Add split_ascii_whitespace to [u8]?

str and [u8] share a bunch of *ascii* methods. There is (at least?) one exception: str::split_ascii_whitespace was stabilized in 1.34, but does not exist in [u8], which seems like an oversight. It's not difficult to work around with split(is_ascii_whitespace), but might warrant addition for consistency. There's also the gotcha that you have to remember to filter out empty subslices to get the same semantics. The str implementation already works on bytes internally:

pub fn split_ascii_whitespace(&self) -> SplitAsciiWhitespace<'_> {
    let inner = self.as_bytes()
        .split(IsAsciiWhitespace)
        .filter(BytesIsNotEmpty)
        .map(UnsafeBytesToStr);
    SplitAsciiWhitespace { inner }
}

This method is useful for ad-hoc parsers of possibly-non-utf8 text. It (and split_whitespace) is similarly missing from ByteStr, and could be added to that as well.

I'd suggest filing an ACP.

Note that this method (with a different name) exists in bstr: ByteSlice in bstr - Rust

1 Like

Should this be a method on [Char]?

Yes, probably. But as of now [Char] doesn't yet have any own methods I think (Edit after checking: besides as_str and as_bytes).

Kind of seems like it should be a default method on Split + Seq<IsAsciiable>. But rust doesn't really have an organizational abstraction that helps with that beyond "absolute pile of traits".

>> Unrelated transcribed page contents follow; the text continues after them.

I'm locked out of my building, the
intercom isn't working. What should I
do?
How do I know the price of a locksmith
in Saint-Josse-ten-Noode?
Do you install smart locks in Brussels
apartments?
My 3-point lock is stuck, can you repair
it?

That's a separate issue. You may have data in unspecified ASCII-superset encoding, or even UTF-8, but want to split it first to avoid converting/validating the whole string.

1 Like

Good luck optimizing that.

But then splitting on ASCII whitespaces doesn't make much sense: for instance, in latin-1 encoding 0x85 is whitespace ("next line").

But this proposed method would do just that: split byte soup text on ASCII whitespaces. u8 already has is_ascii_whitespace, used by the str implementation, which already works on [u8] behind the curtains.

My present use case is parsing Wavefront .OBJ files, but there are of course many, many textual file formats made of fields separated by ASCII whitespace where you don't want to needlessly assume encoding beyond "ASCII superset".

1 Like

It makes sense because the encoding isn't always known (when searching files, for example, it's rarely known) and you may prioritize performance above other things. See the crate docs for bstr and my write-ups on motivation from a conceptual perspective and performance perspective. These use different examples than "split on ASCII whitespace," but the same ideas apply.

Opened an ACP.